A display IS NOT pinball. DMD games didn't become popular because of the displays; they became popular because of what's going on with the playfield. Games of that era brought more bold designs, rulesets, toys, and other playfield innovations. The DMD is almost irrelevant.
That's not true. The display is just as much part of the sensory experience of a pinball machine as the playfield itself. It will not kill the game if some of the focus is moved to the backbox. It would certainly improve the attract mode, and for mode starts and video modes, it could prove more exciting as well. I like the effect of keeping track of progress on WOZ, but I think it's split up poorly. I don't think the RAINBOW targets need an entire quadrant, for instance.
Let's encourage design advancement and progression there, not on a superfluous piece of eye candy located in the backbox.
What exactly is there left to do on the playfield? Another magnet? Another diverter? More upper/lower playfields? More lights? It's all been done before. An LCD screen and its respective attractions are the only thing that I see in a modern machine that help it stand out from the 90s B-W pins that seem to get so much attention. Maybe you put the LCD in the playfield itself, like what Heighway has done, or Captain Nemo.
Well, that's because you're sitting in the Pacific Northwest, which is an outlier in terms of interest. I live in the Midwest which is...OK outside of Chicago. There's Marvin's Museum. There's Pinball Pete's, but that isn't really kept up well. Otherwise, it's just one pin here, two pins there, and you're never sure of the maintenance.
Quoted from Ilthuain:You're looking at the wrong locations. The future is at bars, not family friendly arcade/restaurant hybrids.
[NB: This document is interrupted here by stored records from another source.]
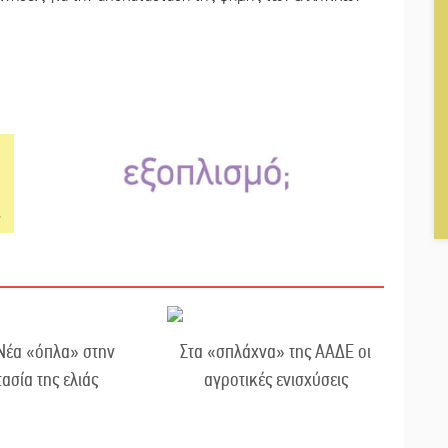
Νέα «όπλα» στην
Στα «σπλάχνα» της ΑΑΔΕ οι
ασία της ελιάς
αγροτικές ενισχύσεις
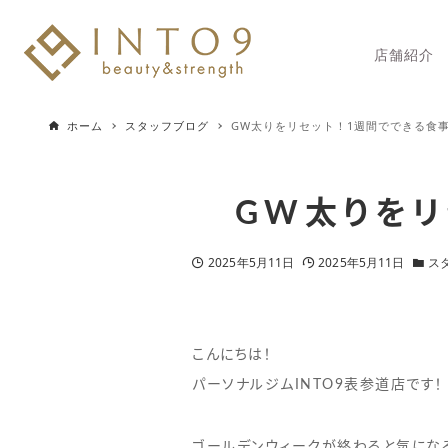
店舗紹介
ホーム
スタッフブログ
GW太りをリセット！1週間でできる食
GW太りをリ
2025年5月11日
2025年5月11日
ス
こんにちは！
パーソナルジムINTO9表参道店です！
ゴールデンウィークが終わると気にな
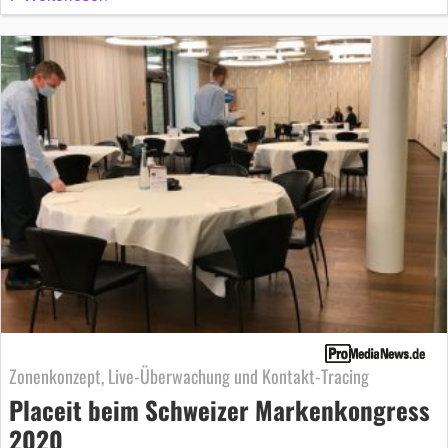
Zonenkonzept, Live-Überwachung und Kontakt-Tracing
Placeit beim Schweizer Markenkongress
2020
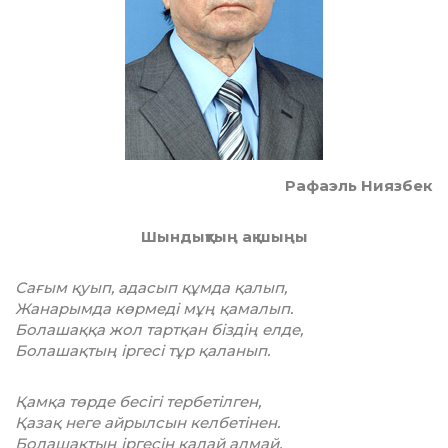
Рафаэль Ниязбек
Шындықтың ақ шыңы
Сағым қуып, адасып құмда қалып,
Жанарымда көрмеді мұң қамалып.
Болашаққа жол тартқан біздің елде,
Болашақтың іргесі тұр қаланып.
Қамқа төрде бесігі тербетілген,
Қазақ неге айрылсын келбетінен.
Болашақтың іргесін қалай алмай,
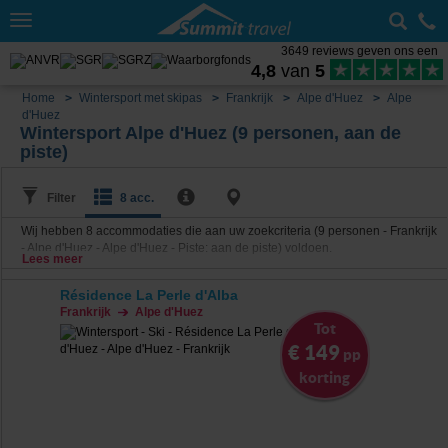
Toggle
navigation
3649 reviews geven ons een
4,8
van
5
Home
Wintersport met skipas
Frankrijk
Alpe d'Huez
Alpe
d'Huez
Wintersport Alpe d'Huez (9 personen, aan de
piste)
Filter
8 acc.
Wij hebben
8
accommodaties die aan uw zoekcriteria (9 personen - Frankrijk
- Alpe d'Huez - Alpe d'Huez - Piste: aan de piste) voldoen.
Lees meer
Résidence La Perle d'Alba
Frankrijk
Alpe d'Huez
Tot
€ 149
pp
korting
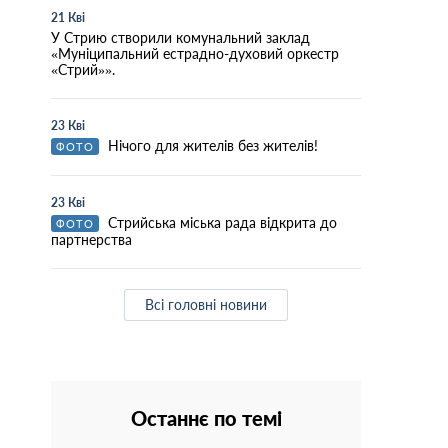
21 Кві
У Стрию створили комунальний заклад
«Муніципальний естрадно-духовий оркестр
«Стрий»».
23 Кві
Нічого для жителів без жителів!
ФОТО
23 Кві
Стрийська міська рада відкрита до
ФОТО
партнерства
Всі головні новини
Останнє по темі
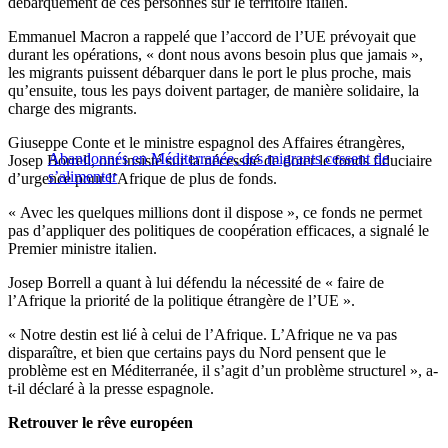
débarquement de ces personnes sur le territoire italien.
Emmanuel Macron a rappelé que l’accord de l’UE prévoyait que
durant les opérations, « dont nous avons besoin plus que jamais »,
les migrants puissent débarquer dans le port le plus proche, mais
qu’ensuite, tous les pays doivent partager, de manière solidaire, la
charge des migrants.
Giuseppe Conte et le ministre espagnol des Affaires étrangères,
Abandonnés en Méditerranée, des migrants cessent de
Josep Borrell, ont insisté sur la nécessité de doter le fonds fiduciaire
s’alimenter
d’urgence pour l’Afrique de plus de fonds.
« Avec les quelques millions dont il dispose », ce fonds ne permet
pas d’appliquer des politiques de coopération efficaces, a signalé le
Premier ministre italien.
Josep Borrell a quant à lui défendu la nécessité de « faire de
l’Afrique la priorité de la politique étrangère de l’UE ».
« Notre destin est lié à celui de l’Afrique. L’Afrique ne va pas
disparaître, et bien que certains pays du Nord pensent que le
problème est en Méditerranée, il s’agit d’un problème structurel », a-
t-il déclaré à la presse espagnole.
Retrouver le rêve européen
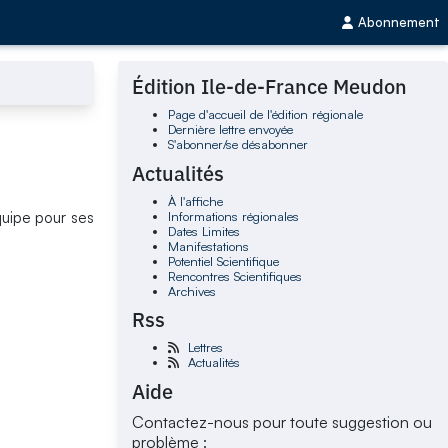
Abonnement
Édition Ile-de-France Meudon
Page d'accueil de l'édition régionale
Dernière lettre envoyée
S'abonner/se désabonner
Actualités
À l'affiche
Informations régionales
quipe pour ses
Dates Limites
.
Manifestations
Potentiel Scientifique
Rencontres Scientifiques
Archives
Rss
Lettres
Actualités
Aide
Contactez-nous pour toute suggestion ou
problème :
Well, I'm looking at it from the standpoint of getting new kids as well as adults. No matter how many barcades open in metro areas, that's not going to affect tweens in the 'burbs. As much as I like pinball, I am not convinced that we aren't in a temporary boom or fad period. If these establishments do not work, we will have a few hundred routed pins and not much else to show for it. There were still new arcades opening in the early 90s when I was a kid, but by 2000 most of them were gone. There needs to be something for kids as well, because I think they represent the future, and after listening to the most recent edition of Coast2Coast, I think that Stern might be addressing it with their next license. Godspeed to them, but I think you will have another WOZ situation: the hard-cores will turn up their nose at it, while it does well on location.